━━━━━ Records for processing ━━━━━
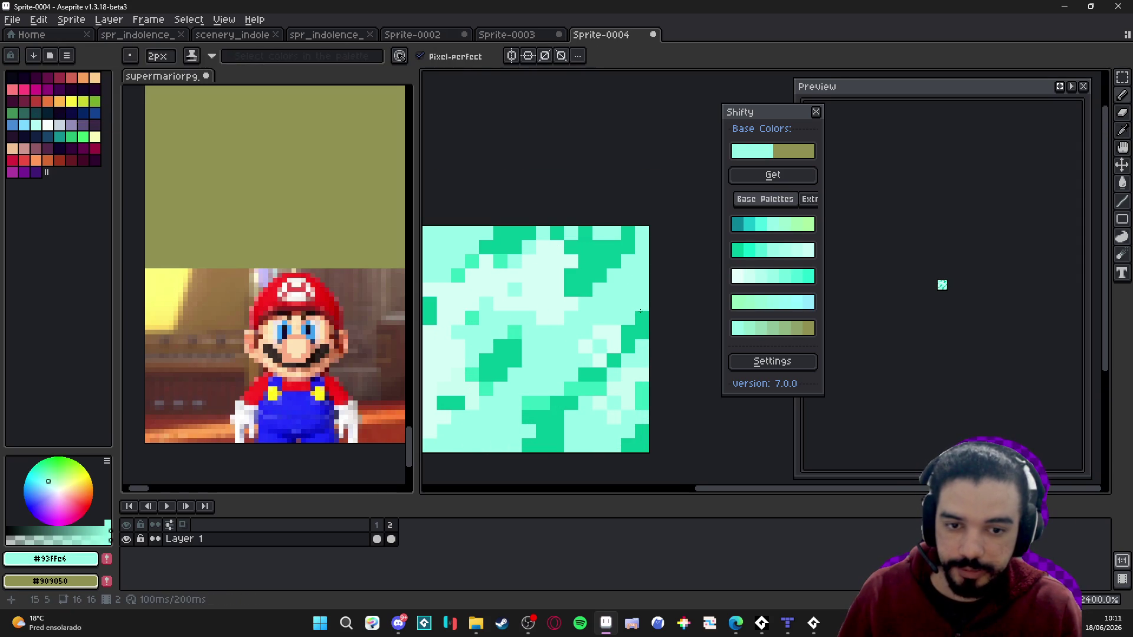
mouse_move(622, 332)
mouse_down()
mouse_move(639, 290)
mouse_move(531, 442)
mouse_up()
- Draw a pale mint diagonal from the top-right corner and dark teal diagonals near the right edge
drag(569, 399, 551, 406)
alt+click(569, 255)
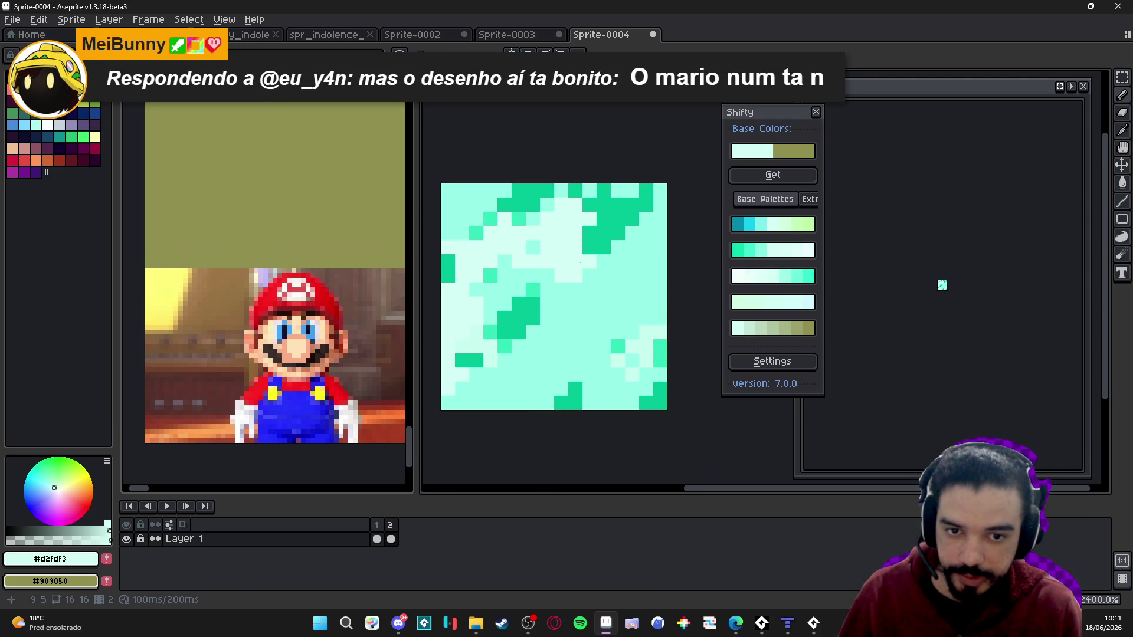
mouse_move(661, 191)
mouse_down()
mouse_move(448, 372)
mouse_move(463, 319)
mouse_up()
alt+click(660, 353)
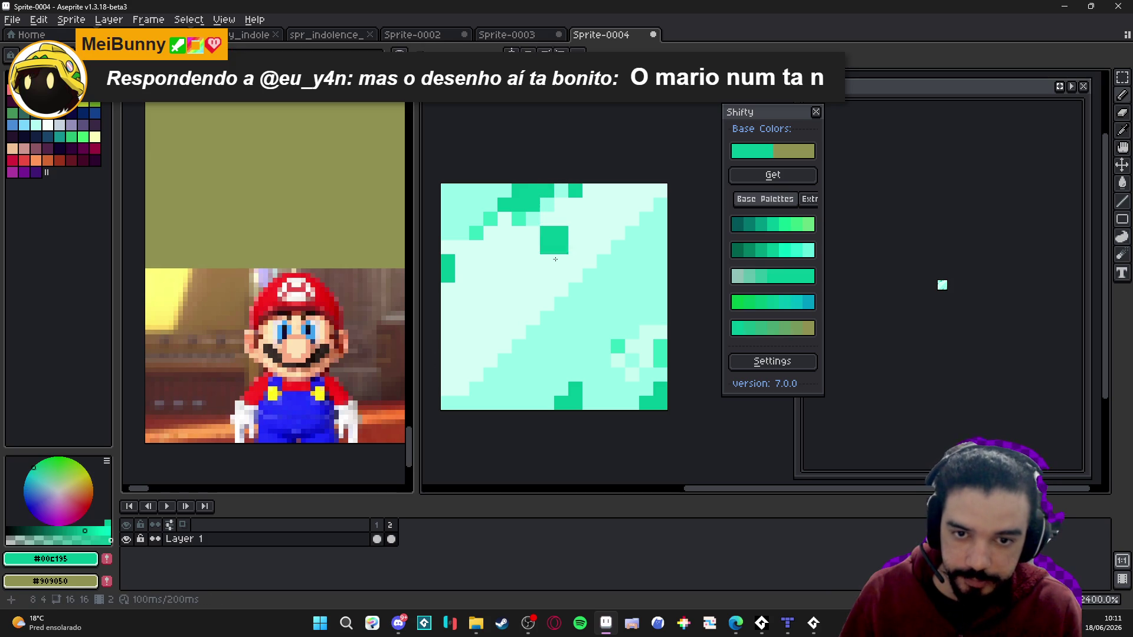
mouse_move(646, 339)
mouse_down()
mouse_move(664, 336)
mouse_move(576, 403)
mouse_up()
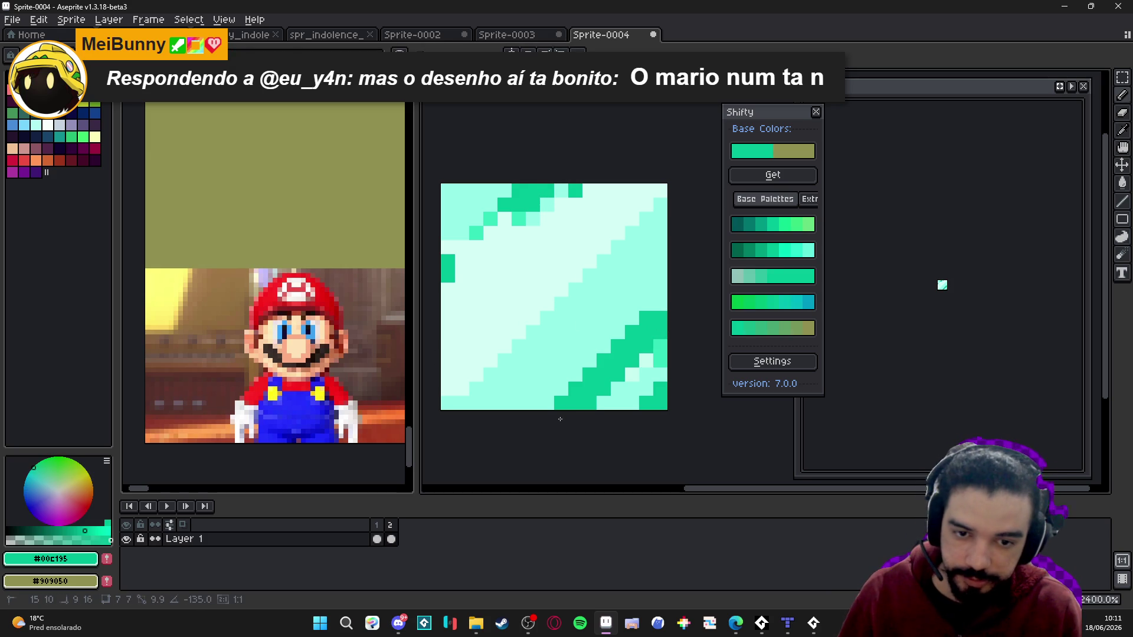
mouse_move(668, 323)
mouse_down()
mouse_move(528, 413)
mouse_move(567, 424)
mouse_move(682, 348)
mouse_up()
━━━━━
### Problem to work on:
Each line above has to be returned exactly. Drop the pictures.

### Solution for this task:
mouse_move(622, 332)
mouse_down()
mouse_move(639, 290)
mouse_move(531, 442)
mouse_up()
- Draw a pale mint diagonal from the top-right corner and dark teal diagonals near the right edge
drag(569, 399, 551, 406)
alt+click(569, 255)
mouse_move(661, 191)
mouse_down()
mouse_move(448, 372)
mouse_move(463, 319)
mouse_up()
alt+click(660, 353)
mouse_move(646, 339)
mouse_down()
mouse_move(664, 336)
mouse_move(576, 403)
mouse_up()
mouse_move(668, 323)
mouse_down()
mouse_move(528, 413)
mouse_move(567, 424)
mouse_move(682, 348)
mouse_up()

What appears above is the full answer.